Tuesday, May 1, 2012

Broken People

You gotta be careful about spreading your empathy around.
Maybe.
I was sitting at a red light on my way to work watching a guy limp across the street. Moving slowly. Obviously beat down. Ragged. Not homeless. At least he didn't look homeless.
He had the look of a guy who had lost. I see this all the time. Too much. But I understand it.
Life is relentless. To be alive is to struggle. With money. With emotions. With self image. With other people. With scams and shams and lies and heartbreak.
Life is not easy and some people cannot handle it. Lots of people cannot handle it.
And they get broken. Barely subsisting, working small money jobs where bosses feel justified in condescension. Limping across cross walks with no apparent destination in mind.
I caught myself thinking "Well what if this guy is just a loser? What if he never even tried? Should I vibe out some empathy to someone like that?"
I don't think so. I guess that's where I have to draw the line. If you never take an honest swipe at life you get what you deserve.
I'm not talking about criminals. I can feel empathy for a failed criminal. Not violent criminals. I'm talking about people who rob banks or even better, corporations. People who sell pot and other harmless drugs (but not to children - that was made very clear in The Godfather). There is more dignity in non-violent crime than there is in relentless job interviewing.
The people who live off the system, scamming every handout they can lie their way into, since they came of age, they do not deserve my empathy. And there are lots of them out there.
In The Booze Emporium I see lots of ragged people. Dirty clothes, torn; twisted faces and liquid eyes, blank determined expressions. Faces that have fallen because of gravity and life's beat down so that things are not quite where they are supposed to be, pockmarked, scarred, swollen and red. They wear the mask of life outwardly; the rest of us hide it within.
They shuffle down the vodka aisle and shuffle back with two 1.75 liter bottles of Zhenka cradled in their arms.
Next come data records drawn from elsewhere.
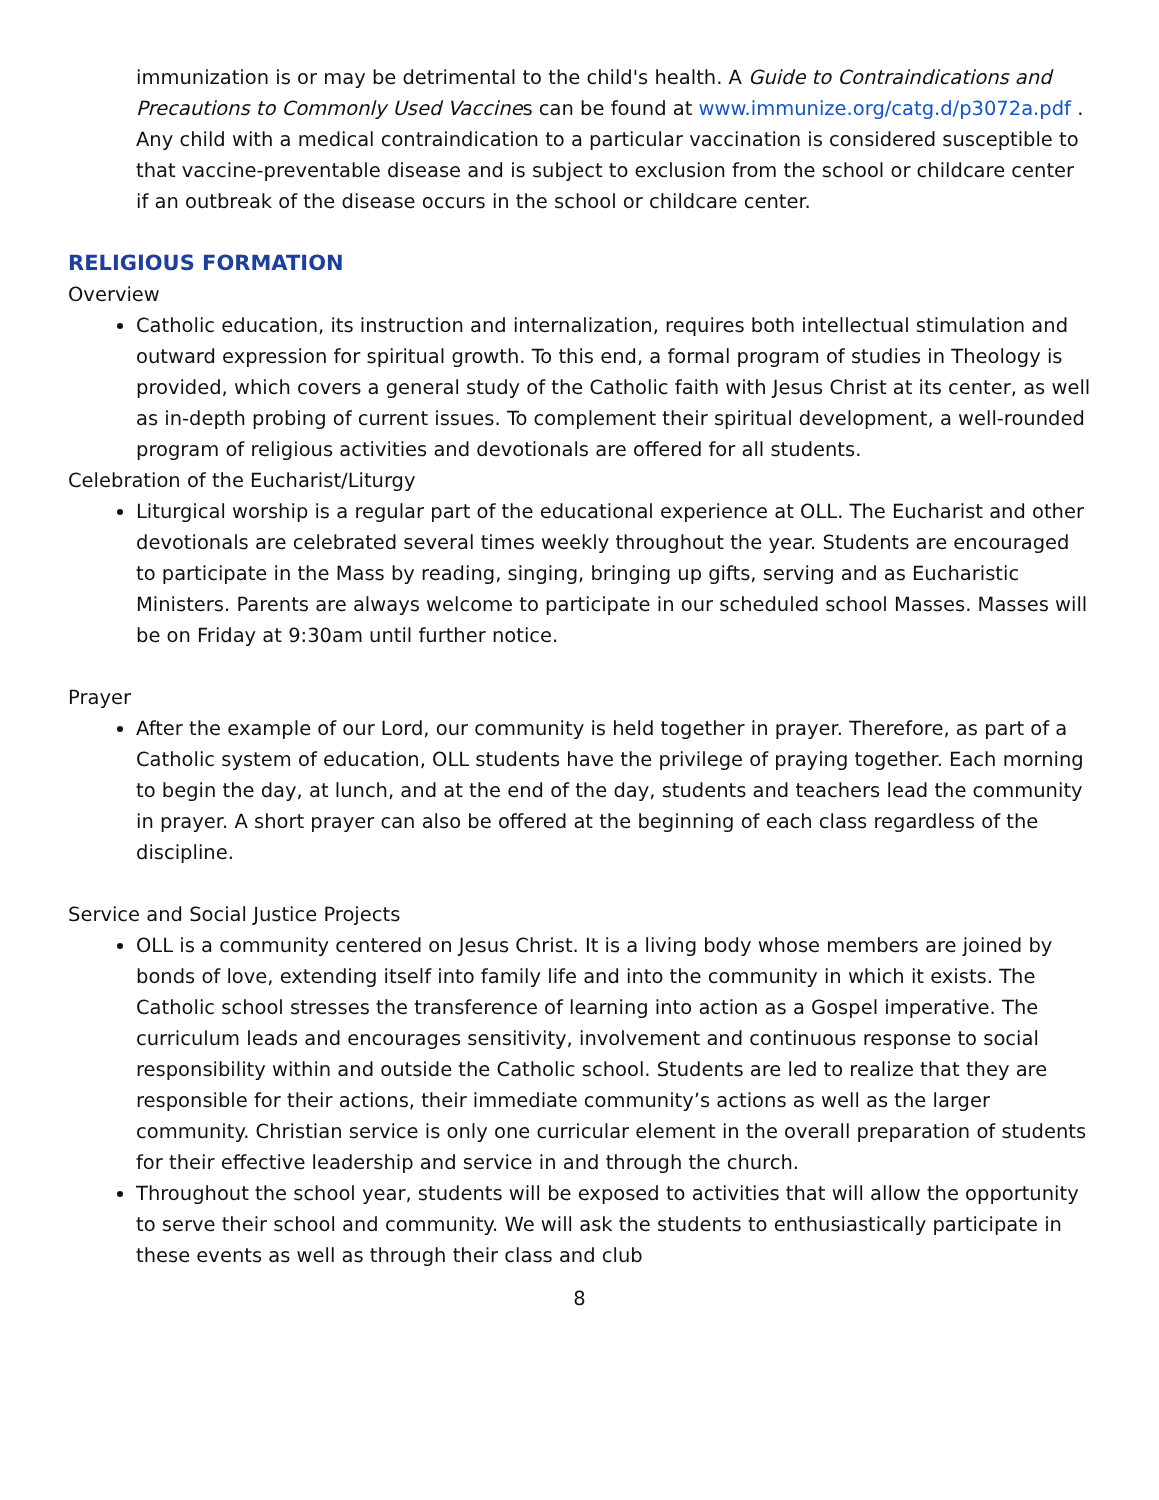immunization is or may be detrimental to the child's health. A Guide to Contraindications and Precautions to Commonly Used Vaccines can be found at www.immunize.org/catg.d/p3072a.pdf . Any child with a medical contraindication to a particular vaccination is considered susceptible to that vaccine-preventable disease and is subject to exclusion from the school or childcare center if an outbreak of the disease occurs in the school or childcare center.
RELIGIOUS FORMATION
Overview
Catholic education, its instruction and internalization, requires both intellectual stimulation and outward expression for spiritual growth. To this end, a formal program of studies in Theology is provided, which covers a general study of the Catholic faith with Jesus Christ at its center, as well as in-depth probing of current issues. To complement their spiritual development, a well-rounded program of religious activities and devotionals are offered for all students.
Celebration of the Eucharist/Liturgy
Liturgical worship is a regular part of the educational experience at OLL. The Eucharist and other devotionals are celebrated several times weekly throughout the year. Students are encouraged to participate in the Mass by reading, singing, bringing up gifts, serving and as Eucharistic Ministers. Parents are always welcome to participate in our scheduled school Masses. Masses will be on Friday at 9:30am until further notice.
Prayer
After the example of our Lord, our community is held together in prayer. Therefore, as part of a Catholic system of education, OLL students have the privilege of praying together. Each morning to begin the day, at lunch, and at the end of the day, students and teachers lead the community in prayer. A short prayer can also be offered at the beginning of each class regardless of the discipline.
Service and Social Justice Projects
OLL is a community centered on Jesus Christ. It is a living body whose members are joined by bonds of love, extending itself into family life and into the community in which it exists. The Catholic school stresses the transference of learning into action as a Gospel imperative. The curriculum leads and encourages sensitivity, involvement and continuous response to social responsibility within and outside the Catholic school. Students are led to realize that they are responsible for their actions, their immediate community’s actions as well as the larger community. Christian service is only one curricular element in the overall preparation of students for their effective leadership and service in and through the church.
Throughout the school year, students will be exposed to activities that will allow the opportunity to serve their school and community. We will ask the students to enthusiastically participate in these events as well as through their class and club
8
They are almost always polite. More so than some of the wine snobs.
I don't look down on these people. I empathize with them. Life has beaten them.
It comes down to a gut feel for me. When I wait on these people I get a vibe. You can tell the useless from the beaten. At least I think so.
Useless - no empathy. Beaten - all my empathy.
What about the guy in the crosswalk? And the many I see like him all the time who I will never speak to?
I guess I gotta cut him some slack. I'm going to assume life robbed and cheated him until he could take it no more.
My empathy is abundant because I am one of those phonies who acts as if I'm in control. Truth is I am one disturbance away from losing. I hang on by my fingernails every day. Psychologically battered, unable to swallow the rules of life. Somehow I live in a house (I refuse to say I own it - the goddamn Mortgage Vampire owns it). I have held respectable jobs all my life.
And yet my existence is psychedelic. Nothing makes sense and there is nothing to hold onto.
There are millions like me out there. One step from losing.
So it might be a good thing to spread some empathy around to those who have lost.

(Editor's note: I had no idea where I was going with this thing. I don't think I produced any kind of coherent argument for or against. I was just reacting to the strong emotion stirred up in me, sitting at a red light on my way to work, watching a ragged man limp across the street.)